At oral argument, the trial judge declined to apply the statute since the current case involves great-grandchildren, and not children. Accepting that distinction without deciding the issue, we find the statute illustrative and persuasive in that it codified the Legislature's recognition of the need to protect disinherited children who are born to a parent after the execution of their will. Although not binding authority, the statute represents that the Legislature's presumption that a testator would not wish to treat a class of her descendants unequally, creating a presumption that the disinheritance to the after-born child is unintentional.

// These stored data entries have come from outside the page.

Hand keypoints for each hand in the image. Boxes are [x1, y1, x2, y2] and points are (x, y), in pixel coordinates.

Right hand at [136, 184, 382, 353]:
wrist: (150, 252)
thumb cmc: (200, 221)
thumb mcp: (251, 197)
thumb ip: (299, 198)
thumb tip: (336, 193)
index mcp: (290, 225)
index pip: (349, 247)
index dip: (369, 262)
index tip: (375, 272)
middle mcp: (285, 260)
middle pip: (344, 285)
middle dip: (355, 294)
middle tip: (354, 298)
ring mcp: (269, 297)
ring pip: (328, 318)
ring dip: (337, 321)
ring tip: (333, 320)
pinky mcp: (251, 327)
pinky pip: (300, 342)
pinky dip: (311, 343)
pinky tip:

In sum, we have carefully reviewed the record in its entirety and accepting the trial judge's findings of fact, we conclude that the court's application of these facts failed to give due consideration to the well-established doctrine of probable intent. A full reading of Decedent's Will shows that the Decedent wished to distribute her property equally, preserve familial harmony, and was group-minded with regard to paragraph THIRD. The trial judge's reading of the Will did not take proper account of the rule of probable intent, especially where all of the interested parties unanimously expressed their strong belief that the Decedent would never have intentionally omitted her youngest great-grandchildren. Treating the devise as a class gift, the McGrane great-grandchildren will still be receiving an estimated $125,000 each and, we accept the representations in the record that they will be adequately provided for financially and in future education. We hold the Yetter great-grandchildren, Dalton and Rebecca, are entitled to participate in the Article THIRD devise as members of the class. Treatment of Article THIRD as a class gift will entitle each of the four great-grandchildren to one-fourth of the Decedent's Bank of New York stock since they collectively form the class of great-grandchildren as determined on Decedent's date of death.
We reverse and remand solely for an entry of the order consistent with the views expressed in this opinion.